Consequently, in the pathogenesis of multiple organ failure, which naturally develops in children with toxicosis, the main factors are infectious stress, disruption of systemic circulation with the development of ischemia of most organs and tissues of the child's body, increasing hypoxia and progressive metabolic disorder with the accumulation of metabolic products, suppression of immunity and the protective capabilities of biological barriers for microflora and its toxic substances, an increase in the concentration of all kinds of toxins in the blood, including microbes and their toxins, as well as hormones and biologically active substances. Moreover, the retention of toxic substances in the body of a sick child is caused not only by the deterioration of the ability to deliver toxins to the excretory organs, but also by a disruption of the entire detoxifying complex, including the stages of their preliminary neutralization, biochemical transformation and elimination.
The third link in the pathogenesis of multiple organ failure is apparently the formation of multiple vicious circles, the mutual aggravation of which leads to an inevitable fatal outcome. As a rule, vicious circles are based on adaptive reactions that eventually turn into pathological ones. Decompensation of the cardiovascular system, kidneys and (or) liver is also the cause of the strongest long-term stimulation of the vegetative centers of the brain and the pituitary-adrenal system. We discovered the depletion of this system when studying the pathogenesis of acute adrenal insufficiency in children with severe forms of acute intestinal infections and meningococcal infection. A relationship was found between the severity of toxic syndrome and intestinal paresis, as well as the level of toxic substances (for example, PSM, accumulating during toxicosis) and functional insufficiency of the kidneys and liver. This means that with the appearance of functional decompensation of even one organ of the detoxification and elimination system, a vicious circle of endotoxin formation and further deepening of the pathological process is formed. To a certain extent, the development of multiple organ failure resembles an avalanche, involving in its movement everything that is in its path. The same is true for a child's body: a failure in the work of one organ during a severe infectious disease affects the work of others, like an avalanche.

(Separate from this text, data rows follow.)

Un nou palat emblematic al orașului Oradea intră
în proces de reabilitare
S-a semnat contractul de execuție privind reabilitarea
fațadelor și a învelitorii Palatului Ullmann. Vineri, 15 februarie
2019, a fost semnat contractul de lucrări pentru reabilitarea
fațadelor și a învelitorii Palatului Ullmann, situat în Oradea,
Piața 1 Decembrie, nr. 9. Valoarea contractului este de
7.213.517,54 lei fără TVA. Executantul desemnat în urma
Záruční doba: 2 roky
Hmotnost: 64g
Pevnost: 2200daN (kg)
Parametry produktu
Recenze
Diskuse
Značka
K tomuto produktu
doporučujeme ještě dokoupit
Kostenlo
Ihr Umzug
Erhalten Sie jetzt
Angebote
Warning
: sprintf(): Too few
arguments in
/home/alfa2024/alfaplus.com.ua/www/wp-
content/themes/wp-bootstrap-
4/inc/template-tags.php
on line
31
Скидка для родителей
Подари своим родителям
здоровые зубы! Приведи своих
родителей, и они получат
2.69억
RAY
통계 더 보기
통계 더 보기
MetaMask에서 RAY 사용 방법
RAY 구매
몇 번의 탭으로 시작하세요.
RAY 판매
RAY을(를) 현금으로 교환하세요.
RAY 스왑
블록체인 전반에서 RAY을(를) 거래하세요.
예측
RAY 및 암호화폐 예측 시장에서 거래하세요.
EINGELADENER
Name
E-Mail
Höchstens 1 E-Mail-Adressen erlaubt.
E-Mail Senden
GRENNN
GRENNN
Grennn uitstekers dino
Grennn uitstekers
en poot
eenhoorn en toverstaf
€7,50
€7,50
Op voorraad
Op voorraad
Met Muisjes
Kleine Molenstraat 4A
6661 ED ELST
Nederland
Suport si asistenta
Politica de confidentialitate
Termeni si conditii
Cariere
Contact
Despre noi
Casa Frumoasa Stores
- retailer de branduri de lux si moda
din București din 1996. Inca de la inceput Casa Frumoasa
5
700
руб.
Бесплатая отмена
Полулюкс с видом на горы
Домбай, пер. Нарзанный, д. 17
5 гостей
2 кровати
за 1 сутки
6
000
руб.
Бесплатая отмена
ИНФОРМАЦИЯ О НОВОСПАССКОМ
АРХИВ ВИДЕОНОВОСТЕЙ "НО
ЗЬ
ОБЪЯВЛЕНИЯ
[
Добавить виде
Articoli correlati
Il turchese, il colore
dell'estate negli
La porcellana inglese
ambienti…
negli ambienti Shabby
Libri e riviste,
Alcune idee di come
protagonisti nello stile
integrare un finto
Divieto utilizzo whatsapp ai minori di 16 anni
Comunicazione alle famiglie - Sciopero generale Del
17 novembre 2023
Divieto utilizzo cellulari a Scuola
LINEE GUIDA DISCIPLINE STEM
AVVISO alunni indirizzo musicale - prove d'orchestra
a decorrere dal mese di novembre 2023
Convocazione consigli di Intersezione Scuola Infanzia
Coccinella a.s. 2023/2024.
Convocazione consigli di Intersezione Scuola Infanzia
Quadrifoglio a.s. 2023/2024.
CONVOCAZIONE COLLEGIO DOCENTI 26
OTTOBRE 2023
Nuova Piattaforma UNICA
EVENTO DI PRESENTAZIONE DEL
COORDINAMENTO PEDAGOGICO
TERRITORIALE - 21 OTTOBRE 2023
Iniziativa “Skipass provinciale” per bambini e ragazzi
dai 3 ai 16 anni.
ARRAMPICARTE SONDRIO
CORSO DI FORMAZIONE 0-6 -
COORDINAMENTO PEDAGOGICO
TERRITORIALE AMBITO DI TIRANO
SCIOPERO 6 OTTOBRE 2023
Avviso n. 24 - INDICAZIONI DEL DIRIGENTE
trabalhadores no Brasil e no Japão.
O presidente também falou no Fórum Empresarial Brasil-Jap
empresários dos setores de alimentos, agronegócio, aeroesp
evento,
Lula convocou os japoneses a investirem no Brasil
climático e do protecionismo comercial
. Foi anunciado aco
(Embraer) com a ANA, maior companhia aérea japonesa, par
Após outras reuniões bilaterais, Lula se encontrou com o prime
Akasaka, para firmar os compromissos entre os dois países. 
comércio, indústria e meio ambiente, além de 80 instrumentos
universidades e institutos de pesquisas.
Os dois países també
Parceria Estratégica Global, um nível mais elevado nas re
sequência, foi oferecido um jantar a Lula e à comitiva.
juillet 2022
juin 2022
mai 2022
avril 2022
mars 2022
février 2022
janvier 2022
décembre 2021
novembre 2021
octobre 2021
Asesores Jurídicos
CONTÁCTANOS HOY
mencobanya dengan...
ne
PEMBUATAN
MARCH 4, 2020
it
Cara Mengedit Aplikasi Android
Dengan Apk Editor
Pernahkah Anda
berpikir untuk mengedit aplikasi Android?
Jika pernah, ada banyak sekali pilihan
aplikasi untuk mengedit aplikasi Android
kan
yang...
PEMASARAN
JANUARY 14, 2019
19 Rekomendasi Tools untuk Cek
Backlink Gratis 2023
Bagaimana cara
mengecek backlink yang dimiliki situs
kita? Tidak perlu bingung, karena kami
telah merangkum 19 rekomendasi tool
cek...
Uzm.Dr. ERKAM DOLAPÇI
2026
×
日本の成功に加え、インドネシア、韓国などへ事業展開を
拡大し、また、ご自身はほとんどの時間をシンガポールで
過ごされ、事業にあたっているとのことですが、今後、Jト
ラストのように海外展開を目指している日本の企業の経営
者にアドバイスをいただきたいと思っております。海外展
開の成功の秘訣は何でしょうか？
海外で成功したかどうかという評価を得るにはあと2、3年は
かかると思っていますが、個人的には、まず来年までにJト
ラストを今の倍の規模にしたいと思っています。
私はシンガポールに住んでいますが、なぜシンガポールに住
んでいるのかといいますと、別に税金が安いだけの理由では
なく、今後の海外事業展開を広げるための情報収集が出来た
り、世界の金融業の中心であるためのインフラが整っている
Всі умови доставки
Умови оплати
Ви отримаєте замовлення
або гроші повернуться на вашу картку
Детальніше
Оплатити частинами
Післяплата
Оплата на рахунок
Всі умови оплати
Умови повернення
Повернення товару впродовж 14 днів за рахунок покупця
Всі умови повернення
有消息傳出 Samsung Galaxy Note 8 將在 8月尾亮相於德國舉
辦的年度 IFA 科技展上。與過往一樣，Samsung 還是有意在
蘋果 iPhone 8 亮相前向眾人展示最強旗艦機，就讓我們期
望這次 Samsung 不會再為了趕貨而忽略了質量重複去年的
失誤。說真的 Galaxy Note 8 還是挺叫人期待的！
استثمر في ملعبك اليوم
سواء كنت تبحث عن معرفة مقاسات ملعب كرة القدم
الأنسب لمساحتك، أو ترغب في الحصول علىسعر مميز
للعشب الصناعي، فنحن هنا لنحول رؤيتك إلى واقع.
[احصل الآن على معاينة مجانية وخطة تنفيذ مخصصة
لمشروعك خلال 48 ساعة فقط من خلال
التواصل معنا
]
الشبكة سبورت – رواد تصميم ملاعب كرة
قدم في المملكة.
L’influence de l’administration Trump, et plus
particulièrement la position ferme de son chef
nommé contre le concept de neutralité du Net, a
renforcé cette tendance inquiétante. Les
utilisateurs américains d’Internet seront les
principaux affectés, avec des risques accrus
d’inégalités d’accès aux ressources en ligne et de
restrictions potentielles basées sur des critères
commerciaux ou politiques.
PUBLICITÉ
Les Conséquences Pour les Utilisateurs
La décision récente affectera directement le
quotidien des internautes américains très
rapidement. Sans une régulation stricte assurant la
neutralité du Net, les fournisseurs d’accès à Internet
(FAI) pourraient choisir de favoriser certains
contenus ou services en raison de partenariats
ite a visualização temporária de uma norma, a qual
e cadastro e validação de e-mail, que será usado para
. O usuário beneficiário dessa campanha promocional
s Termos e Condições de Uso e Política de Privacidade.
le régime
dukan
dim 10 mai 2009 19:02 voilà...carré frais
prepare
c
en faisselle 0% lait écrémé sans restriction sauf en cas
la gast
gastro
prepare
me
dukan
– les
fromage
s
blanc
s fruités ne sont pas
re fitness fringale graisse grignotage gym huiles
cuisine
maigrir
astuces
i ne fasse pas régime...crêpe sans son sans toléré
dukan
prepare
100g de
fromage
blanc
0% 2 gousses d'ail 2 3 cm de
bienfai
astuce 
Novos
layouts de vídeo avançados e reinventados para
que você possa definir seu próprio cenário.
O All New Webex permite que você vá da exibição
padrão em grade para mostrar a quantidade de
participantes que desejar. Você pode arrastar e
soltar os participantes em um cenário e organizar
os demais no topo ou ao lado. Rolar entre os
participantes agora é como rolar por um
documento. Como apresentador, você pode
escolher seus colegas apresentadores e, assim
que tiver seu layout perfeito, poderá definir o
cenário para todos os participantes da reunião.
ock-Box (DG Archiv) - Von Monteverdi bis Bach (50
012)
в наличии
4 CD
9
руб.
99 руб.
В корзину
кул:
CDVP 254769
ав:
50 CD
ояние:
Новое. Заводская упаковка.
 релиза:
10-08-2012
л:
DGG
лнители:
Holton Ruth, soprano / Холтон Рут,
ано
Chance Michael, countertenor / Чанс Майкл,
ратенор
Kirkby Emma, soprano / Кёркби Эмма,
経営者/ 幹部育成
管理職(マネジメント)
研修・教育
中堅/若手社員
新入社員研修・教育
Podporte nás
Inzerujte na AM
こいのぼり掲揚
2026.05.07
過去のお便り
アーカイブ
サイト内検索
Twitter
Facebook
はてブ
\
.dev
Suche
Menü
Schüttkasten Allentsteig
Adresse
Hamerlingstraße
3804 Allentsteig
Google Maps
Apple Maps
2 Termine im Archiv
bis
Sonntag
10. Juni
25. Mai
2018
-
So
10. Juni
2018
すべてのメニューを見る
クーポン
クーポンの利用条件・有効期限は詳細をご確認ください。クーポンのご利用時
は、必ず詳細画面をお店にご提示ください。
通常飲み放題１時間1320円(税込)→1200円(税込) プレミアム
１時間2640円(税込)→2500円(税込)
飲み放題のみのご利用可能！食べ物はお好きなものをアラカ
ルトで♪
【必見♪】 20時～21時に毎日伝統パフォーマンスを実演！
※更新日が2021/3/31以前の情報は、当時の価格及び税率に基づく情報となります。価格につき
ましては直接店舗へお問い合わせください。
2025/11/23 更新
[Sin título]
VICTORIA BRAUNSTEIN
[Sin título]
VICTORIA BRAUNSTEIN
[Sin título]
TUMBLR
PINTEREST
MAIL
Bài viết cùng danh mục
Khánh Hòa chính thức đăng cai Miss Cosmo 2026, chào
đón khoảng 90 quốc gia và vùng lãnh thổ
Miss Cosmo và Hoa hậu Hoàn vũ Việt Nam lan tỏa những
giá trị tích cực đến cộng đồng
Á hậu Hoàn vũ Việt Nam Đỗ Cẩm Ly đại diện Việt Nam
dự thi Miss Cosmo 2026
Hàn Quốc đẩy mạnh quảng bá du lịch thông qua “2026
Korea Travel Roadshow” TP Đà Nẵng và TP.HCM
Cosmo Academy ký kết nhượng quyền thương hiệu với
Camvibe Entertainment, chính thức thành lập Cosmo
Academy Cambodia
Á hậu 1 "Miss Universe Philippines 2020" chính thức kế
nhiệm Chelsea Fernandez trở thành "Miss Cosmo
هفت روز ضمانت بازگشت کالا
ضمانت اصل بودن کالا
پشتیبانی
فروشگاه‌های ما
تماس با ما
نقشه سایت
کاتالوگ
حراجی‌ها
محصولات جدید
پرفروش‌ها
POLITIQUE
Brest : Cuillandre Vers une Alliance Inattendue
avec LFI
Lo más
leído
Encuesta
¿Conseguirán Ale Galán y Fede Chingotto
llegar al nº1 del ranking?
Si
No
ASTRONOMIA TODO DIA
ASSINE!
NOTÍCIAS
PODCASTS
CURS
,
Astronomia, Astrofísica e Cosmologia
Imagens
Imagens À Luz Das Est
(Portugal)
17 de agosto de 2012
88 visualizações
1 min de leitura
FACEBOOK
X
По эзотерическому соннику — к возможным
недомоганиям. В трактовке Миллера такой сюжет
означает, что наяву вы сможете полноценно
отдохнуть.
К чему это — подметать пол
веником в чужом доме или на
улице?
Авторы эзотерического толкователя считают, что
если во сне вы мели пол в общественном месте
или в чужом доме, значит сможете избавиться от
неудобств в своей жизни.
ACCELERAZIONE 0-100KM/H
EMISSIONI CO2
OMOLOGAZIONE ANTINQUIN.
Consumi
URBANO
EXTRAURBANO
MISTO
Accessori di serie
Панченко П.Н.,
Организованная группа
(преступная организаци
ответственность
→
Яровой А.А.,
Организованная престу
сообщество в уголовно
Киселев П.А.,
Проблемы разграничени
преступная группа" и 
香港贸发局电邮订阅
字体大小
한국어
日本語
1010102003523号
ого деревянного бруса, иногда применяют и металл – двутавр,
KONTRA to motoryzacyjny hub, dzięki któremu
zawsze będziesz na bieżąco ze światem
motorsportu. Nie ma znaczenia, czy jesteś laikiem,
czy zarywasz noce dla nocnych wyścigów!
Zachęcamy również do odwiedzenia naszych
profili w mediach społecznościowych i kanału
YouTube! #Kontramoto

Treatment of multiple organ failure
Thus, multiple organ failure in children with toxicosis is a self-deepening process, a variant of a vicious circle, the trigger of which is most often acute cardiovascular and renal-hepatic failure. With the occurrence of multiple organ failure, the probability of an unfavorable outcome of the disease increases significantly. At the same time, timely diagnosis and correctly chosen treatment tactics can reduce the adverse effects of multiple organ failure and prevent the death of the patient.
Multiple organ failure in children with toxicosis requires immediate inclusion in the treatment complex of methods of functional support of life-support organs (artificial ventilation, pacemaker, cardiotonic drugs and vasopressors), extracorporeal elimination of toxic substances (plasmapheresis, dialysis, hemofiltration, hemosorption, etc.) until the functions of the body's own detoxification and elimination organs are restored, which will allow the body to independently maintain homeostasis.